NWP colleague Kevin Hodgson is a guiding light in many ways. For several years now, he has sponsored the Youth Radio project, a podcasting project connecting classrooms across the nation and world as students share topics and projects from their own classrooms, neighborhoods, and regions. It’s been my privilege to connect with the YR project locally by joining A3WP colleague Jim Faires and his students as they listen to, respond to, discuss, and even take to a worldwide audience YR topics.
In the blogging workshops I currently teach, I always direct teachers to Kevin’s classroom blog. In every session, there will always be a teacher or two who, after touring the Electric Pencil, has a whole new understanding of how blogging can benefit teachers and their students.
Now I have a new resource to share in my workshops. I’ll be directing workshop teachers to Kevin’s NWP article Bringing the World to My Doorstep: A Teacher’s Blog-Reading Habits article. Often in my workshops, I realize that teachers leave all setup with their own blog (an Edublog), but without an understanding that blogging is all about reading – reading other bloggers’ thoughts, ideas, and challenges – and responding. Kevin’s article makes visible “how the world of blogs enriches his teaching, supports his tech liaison work, provides opportunities for his students, and keeps him connected both to his NWP network and to a wider network of educators.”
His article also explains so well the power of RSS, another topic I rarely get to in a 2-3 hour workshop, but I think by having teachers read Kevin’s article, I’ll have a great starting point for introducing RSS early on in my upcoming day-long and week-long summer workshops.

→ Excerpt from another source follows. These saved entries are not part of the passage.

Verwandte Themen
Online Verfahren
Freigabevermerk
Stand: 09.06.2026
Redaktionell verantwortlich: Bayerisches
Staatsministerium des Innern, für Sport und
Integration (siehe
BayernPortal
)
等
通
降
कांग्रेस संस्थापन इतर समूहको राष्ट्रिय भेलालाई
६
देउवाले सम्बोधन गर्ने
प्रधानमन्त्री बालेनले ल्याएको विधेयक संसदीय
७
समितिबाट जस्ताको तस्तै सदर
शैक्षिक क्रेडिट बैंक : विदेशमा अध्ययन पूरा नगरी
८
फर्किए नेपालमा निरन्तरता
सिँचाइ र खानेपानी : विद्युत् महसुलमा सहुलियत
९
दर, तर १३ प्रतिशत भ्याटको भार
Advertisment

I’ll also be introducing the term social media literacy.
“Social media literacy refers to the ways in which bloggers connect and stay informed of each others’ work. One blogger, Chris Heuer , suggests that RSS could be “the fourth “R” in our conception of literacy , noting that RSS-based social media literacy “enables any individual to step into the conversational flow—to not only follow what other people are communicating, but ensure what the individual has to communicate is heard by other people who care about the topic.”

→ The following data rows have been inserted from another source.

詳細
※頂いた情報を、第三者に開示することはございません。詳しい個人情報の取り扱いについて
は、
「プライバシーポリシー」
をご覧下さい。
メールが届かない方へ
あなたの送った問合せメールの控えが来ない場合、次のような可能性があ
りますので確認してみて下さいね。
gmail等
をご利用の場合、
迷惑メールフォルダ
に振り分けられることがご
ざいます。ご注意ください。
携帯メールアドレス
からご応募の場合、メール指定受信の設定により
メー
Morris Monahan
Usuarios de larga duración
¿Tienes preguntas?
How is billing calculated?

One more time, I want to thank Kevin for his innovative teaching practices, his commitment to bringing others on board with Web 2.0 best practices, and his willingness to mentor 24/7.
May 31, 2008 at 2:35 pm
Kevin rules.
June 1, 2008 at 3:20 am
Thank you, Gail, for the kind words.
I deeply appreciate it and can I say that I learn so much from you, too. It’s a circular pattern here and that is what I love so much about the network of connections.
Take care
Kevin
June 1, 2008 at 6:17 am
🙂
June 1, 2008 at 6:23 am
@Mathew, you and Kevin have a lot in common.
June 7, 2008 at 4:28 am
Thank you for pointing us in the direction of Kevin’s class blog. It’s one all teachers should read. I’m adding it to my blogroll to share with my students.
June 7, 2008 at 7:02 am
@Pam – I agree! Kevin is a continuing source of inspiration, resources, and innovation.
June 7, 2008 at 9:20 am
I feel very humbled to be talked about like this.
Thank you all.
Kevin
July 27, 2008 at 6:25 pm
Kevin’s blog is one of the five online resources I recently described as making up my virtual backyard, the backbone of my online world. See the others at my blog. Kevin’s is the first blog I go to everytime I’m online.